Also, I'm putting new tokins instead of Tantalums, should be fine?
Yep! for a total of 50% tantalums and 50% NEC TOKIN's , these PS3's are working since november 2019 after the replacement dude! hope u can fix ur PS3.

P.D: Before the replacement i used a heat gun to heat all the NEC's on those PS3's and they started to work fine again but you know that NEC TOKIN's will start failing again soon or later, so i did what is posted in this thread and now im so happy with my beloved consoles :)
 
Just to share: I had fully replace NEC Tokin for 3 Ps3 (CECHA01 Jap, CECHE01 Jap and CECHE06 USA) with 32 piece of 470 uf Capacitor.
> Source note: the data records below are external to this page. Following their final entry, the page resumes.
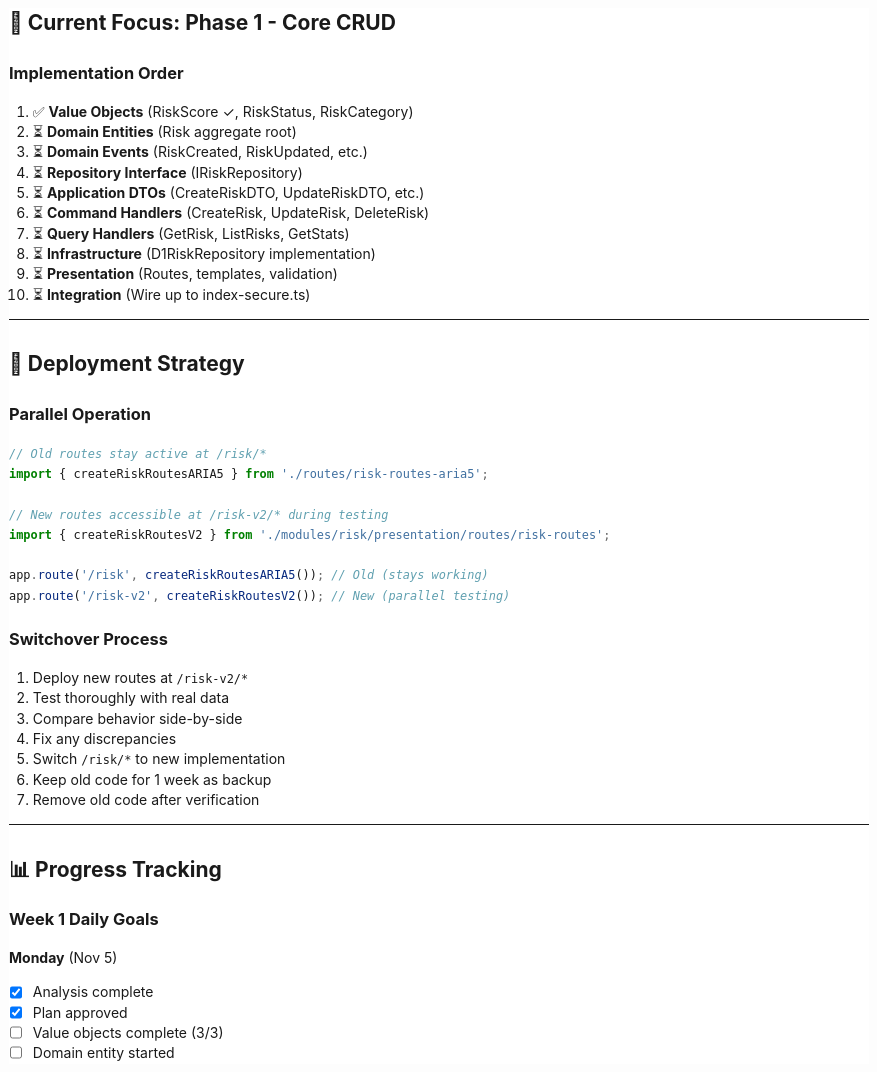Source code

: ## 🎯 Current Focus: Phase 1 - Core CRUD

### Implementation Order
1. ✅ **Value Objects** (RiskScore ✓, RiskStatus, RiskCategory)
2. ⏳ **Domain Entities** (Risk aggregate root)
3. ⏳ **Domain Events** (RiskCreated, RiskUpdated, etc.)
4. ⏳ **Repository Interface** (IRiskRepository)
5. ⏳ **Application DTOs** (CreateRiskDTO, UpdateRiskDTO, etc.)
6. ⏳ **Command Handlers** (CreateRisk, UpdateRisk, DeleteRisk)
7. ⏳ **Query Handlers** (GetRisk, ListRisks, GetStats)
8. ⏳ **Infrastructure** (D1RiskRepository implementation)
9. ⏳ **Presentation** (Routes, templates, validation)
10. ⏳ **Integration** (Wire up to index-secure.ts)

---

## 🔄 Deployment Strategy

### Parallel Operation
```typescript
// Old routes stay active at /risk/*
import { createRiskRoutesARIA5 } from './routes/risk-routes-aria5';

// New routes accessible at /risk-v2/* during testing
import { createRiskRoutesV2 } from './modules/risk/presentation/routes/risk-routes';

app.route('/risk', createRiskRoutesARIA5()); // Old (stays working)
app.route('/risk-v2', createRiskRoutesV2()); // New (parallel testing)
```

### Switchover Process
1. Deploy new routes at `/risk-v2/*`
2. Test thoroughly with real data
3. Compare behavior side-by-side
4. Fix any discrepancies
5. Switch `/risk/*` to new implementation
6. Keep old code for 1 week as backup
7. Remove old code after verification

---

## 📊 Progress Tracking

### Week 1 Daily Goals

**Monday** (Nov 5)
- [x] Analysis complete
- [x] Plan approved
- [ ] Value objects complete (3/3)
- [ ] Domain entity started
All 3 set are working very well since then. Photo taken from one of the set I did.
I also replaced the thermo pad and thermo paste after replacing the capacitors. Used electric tape to insulate the metal shield covering the capacitors.

Hope it helps those working to restore dead PS3.
Well done! Can I ask what testing you've done on these since then? Hours of testing on games and heat cycles?
 
Yep! for a total of 50% tantalums and 50% NEC TOKIN's , these PS3's are working since november 2019 after the replacement dude! hope u can fix ur PS3.

P.D: Before the replacement i used a heat gun to heat all the NEC's on those PS3's and they started to work fine again but you know that NEC TOKIN's will start failing again soon or later, so i did what is posted in this thread and now im so happy with my beloved consoles :)
Yes will definitely let you know how I go.